De um cuidado individual para um cuidado com a coletividade

                 A busca por espaços verdes mesmo em ambientes pequenos e em meio ao concreto das cidades reflete uma busca por qualidade de vida que muitas gestões não buscam praticar. Os micro espaços aparecem como uma alternativa para aliviar o caos de um dia a dia cinza e com poluição, a ideia é que eles possam ser um pedacinho de mundo melhor nas nossas casas, nos nossos ambientes de trabalho, nos lugares que gostamos de frequentar e muitas pessoas têm apostado nisso. Mas, ao mesmo tempo que se pensa em sustentabilidade e bem-estar no nível micro e individual, é necessário pensar no nível macro e coletivo como destaca Felipe Calheiros: “o deslocamento da preocupação do ‘eu’ para uma preocupação com o ‘nós’ é o principal. Desde a reciclagem de material em casa, a separação do lixo orgânico do lixo reciclável, possibilidade de plantar, oferecer os espaços verdes na varanda, e nos espaços públicos, técnicas de compostagem, reutilização de materiais, existem alternativas para contribuir no micro. Em relação ao macro a gente tem de fazer uma análise crítica de como essas grandes decisões são tomadas no ponto de vista da gestão das cidades. Isso influencia de forma muito intensa o projeto de futuro que a gente quer para a cidade que a gente habita juntamente com milhares de pessoas.”

                 Para o biológo Thiago André: “um gestor que negligencia o contexto ambiental de sua cidade contribui para que diversos problemas venham a se instalar nelas. Não basta apenas concentramos todos nossos esforços para que se instalem novos empreendimentos (shoppings, lojas, fábricas, etc.) em nossa cidade se não temos políticas públicas que norteiem diretrizes a serem seguidas para que haja harmonia entre o desenvolvimento econômico/social e o meio ambiente.”
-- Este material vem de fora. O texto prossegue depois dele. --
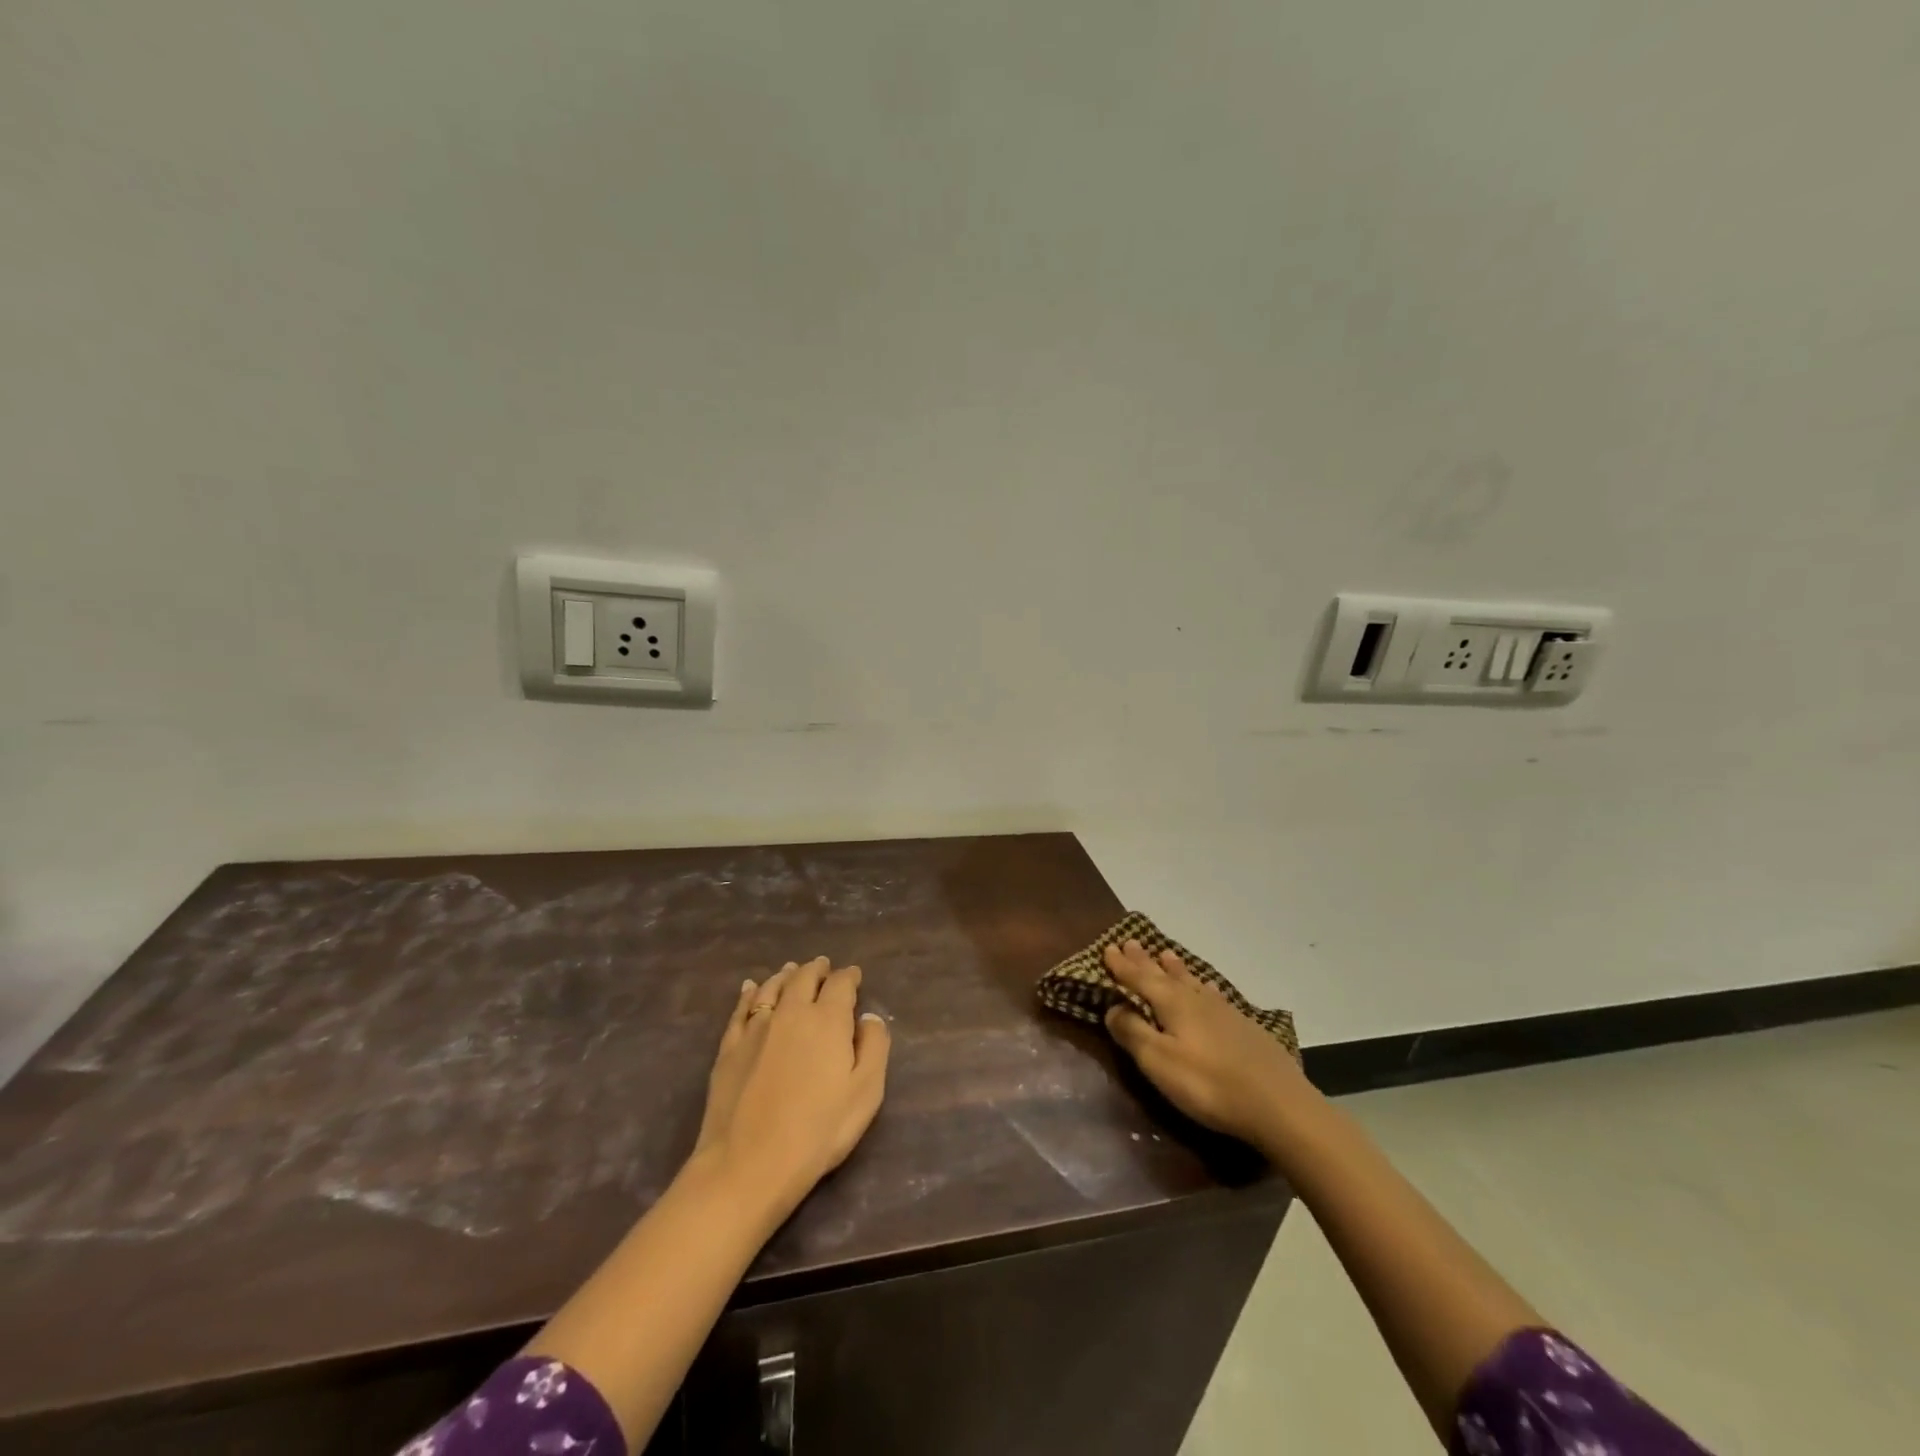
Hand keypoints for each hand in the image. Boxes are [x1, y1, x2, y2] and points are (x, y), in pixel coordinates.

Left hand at [693, 956, 889, 1218]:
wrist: (747, 1164)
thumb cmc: (817, 1132)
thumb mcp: (865, 1093)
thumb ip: (874, 1047)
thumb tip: (869, 1017)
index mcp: (828, 1020)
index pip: (841, 984)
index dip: (849, 976)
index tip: (855, 975)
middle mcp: (791, 1012)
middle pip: (804, 978)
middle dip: (817, 969)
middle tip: (823, 965)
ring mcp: (756, 1028)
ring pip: (772, 988)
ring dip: (785, 975)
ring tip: (792, 969)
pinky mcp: (729, 1048)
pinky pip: (740, 1009)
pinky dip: (749, 993)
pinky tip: (750, 988)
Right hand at [1102, 939, 1310, 1149]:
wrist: (1279, 1104)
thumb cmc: (1209, 1084)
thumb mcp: (1159, 1062)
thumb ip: (1133, 1033)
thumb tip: (1112, 1007)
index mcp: (1172, 1004)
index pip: (1139, 978)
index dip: (1122, 966)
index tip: (1107, 948)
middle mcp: (1196, 999)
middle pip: (1164, 975)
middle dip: (1145, 961)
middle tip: (1131, 942)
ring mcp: (1224, 1011)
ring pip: (1192, 981)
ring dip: (1175, 968)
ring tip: (1166, 955)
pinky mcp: (1245, 1027)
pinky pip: (1214, 995)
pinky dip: (1203, 986)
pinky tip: (1209, 989)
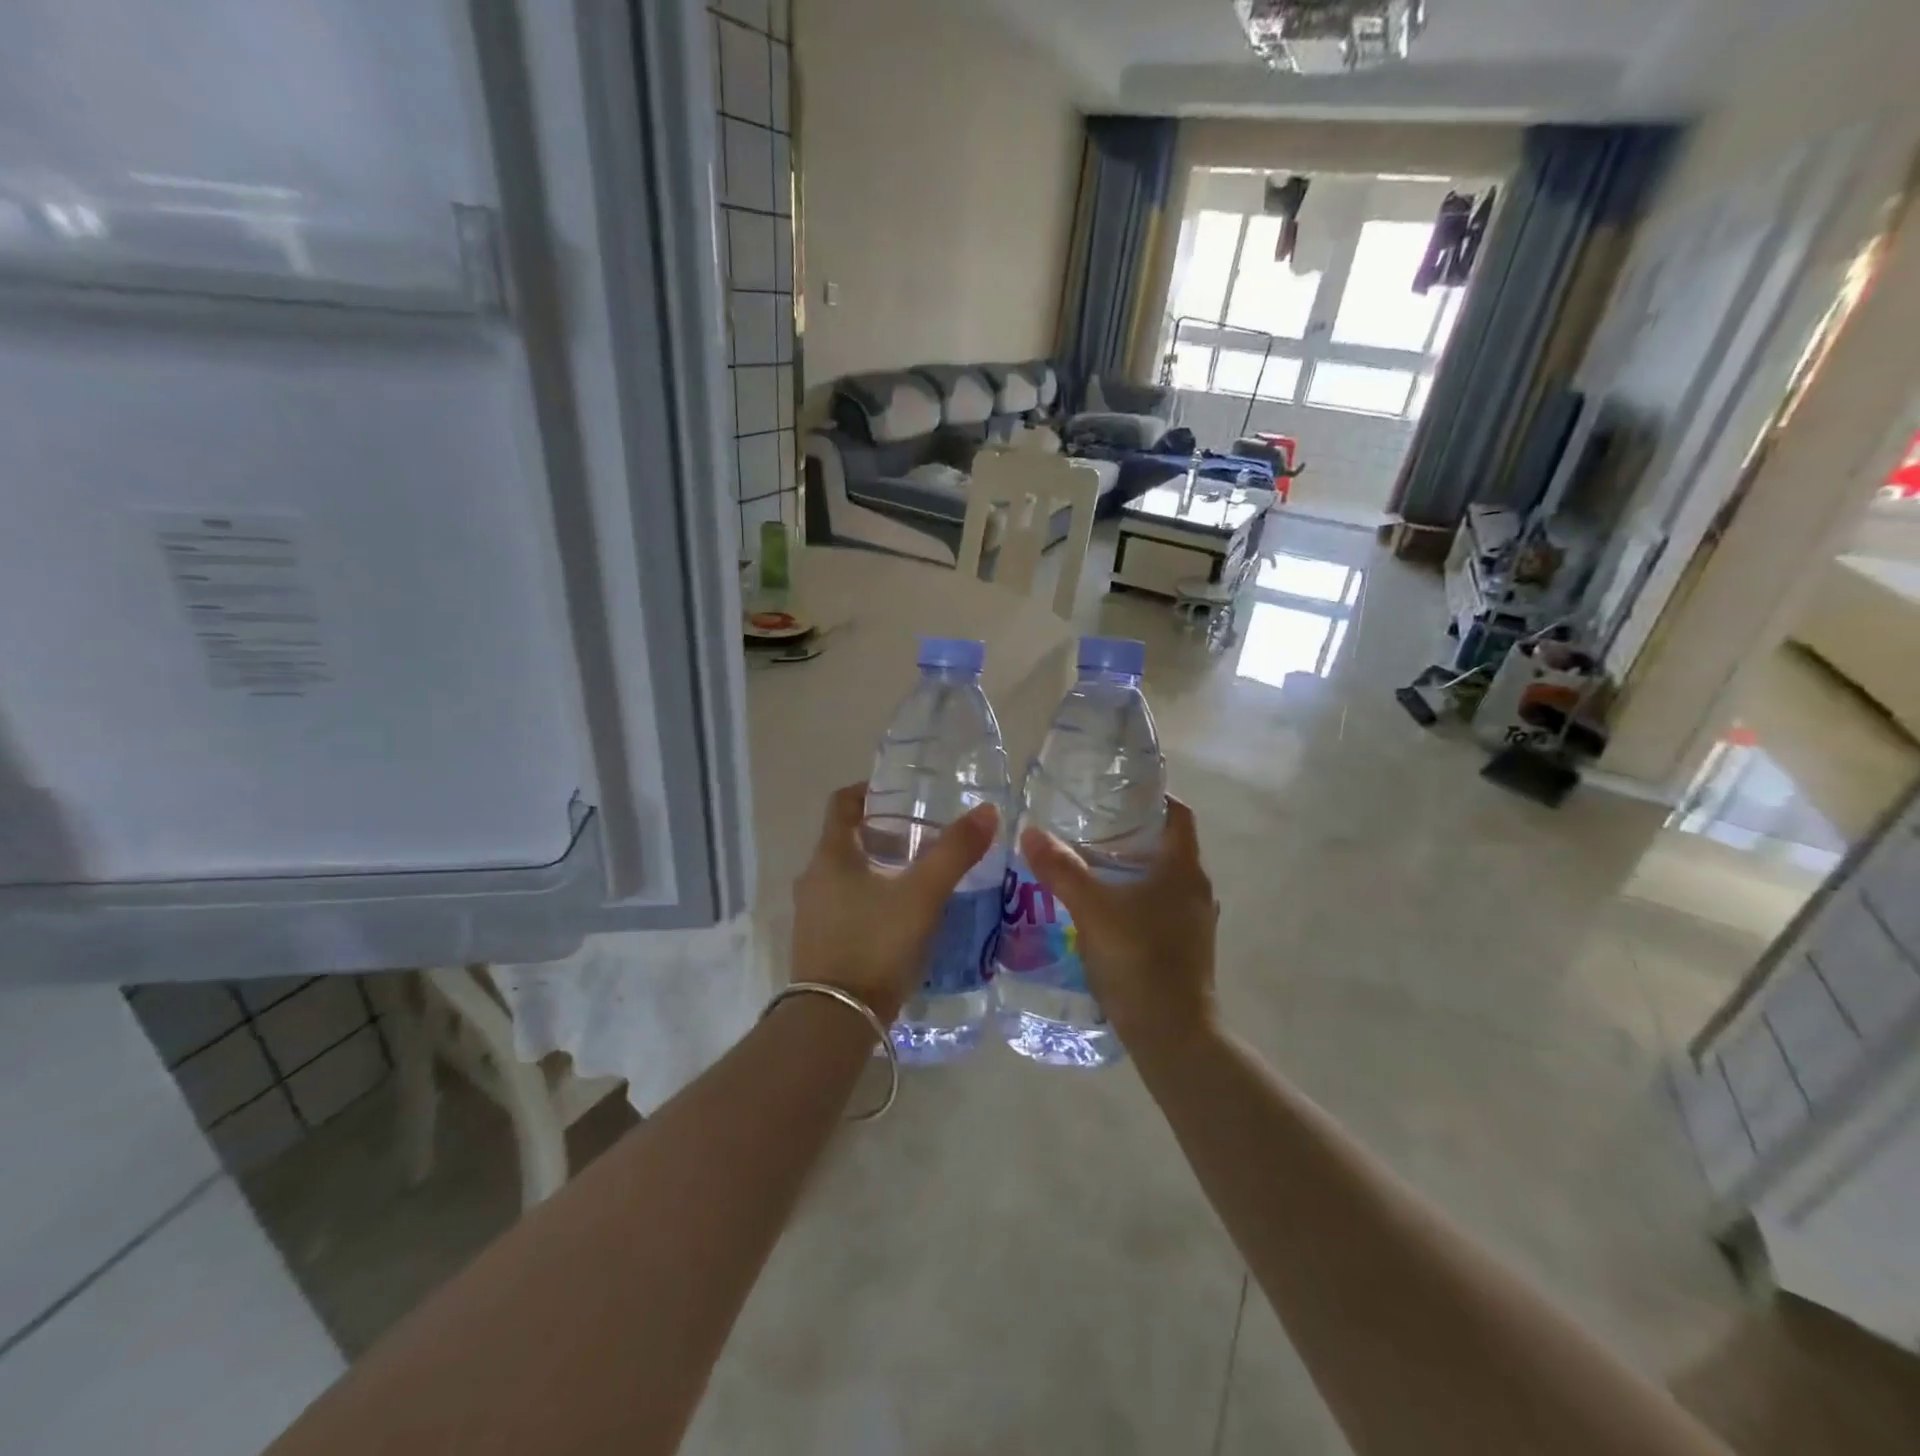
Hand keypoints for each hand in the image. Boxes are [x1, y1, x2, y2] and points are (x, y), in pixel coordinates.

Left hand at [791, 784, 998, 1024]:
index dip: (870, 790)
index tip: (904, 793)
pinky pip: (846, 905)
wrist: (835, 1021)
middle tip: (926, 837)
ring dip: (880, 868)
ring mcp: (812, 913)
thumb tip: (987, 811)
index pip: (843, 802)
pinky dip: (872, 898)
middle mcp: (813, 878)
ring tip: (920, 877)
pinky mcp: (818, 944)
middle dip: (885, 833)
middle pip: (847, 839)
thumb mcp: (923, 895)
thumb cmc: (876, 944)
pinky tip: (902, 918)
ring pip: (847, 875)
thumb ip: (955, 852)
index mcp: (831, 855)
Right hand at [1019, 797, 1218, 1056]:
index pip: (1178, 813)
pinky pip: (1159, 905)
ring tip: (1087, 863)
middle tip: (1087, 826)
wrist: (1173, 1035)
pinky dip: (1134, 896)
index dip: (1152, 797)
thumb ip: (1062, 870)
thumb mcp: (1093, 910)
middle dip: (1130, 832)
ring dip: (1130, 866)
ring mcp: (1193, 920)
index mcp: (1184, 869)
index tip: (1115, 793)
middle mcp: (1196, 888)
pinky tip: (1101, 908)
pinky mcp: (1185, 946)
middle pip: (1167, 844)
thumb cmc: (1140, 960)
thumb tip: (1030, 832)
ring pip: (1162, 877)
O despertar para essa consciência de sustentabilidade a cada dia acontece e de maneira a trazer benefícios para quem a pratica. Os pequenos espaços verdes, acompanhados de ‘ideias’ verdes, práticas sustentáveis, demonstram ser um caminho adequado para toda a coletividade. Essa ideia sendo cultivada em cada pequeno jardim, em cada varanda que embeleza o edifício, em cada muda compartilhada por um amigo e nas práticas de pessoas que têm seus empreendimentos contribui para uma cidade melhor, num nível macro. Quando mais gente e os gestores se encantarem com a ideia vai ser mais bonito ver de perto.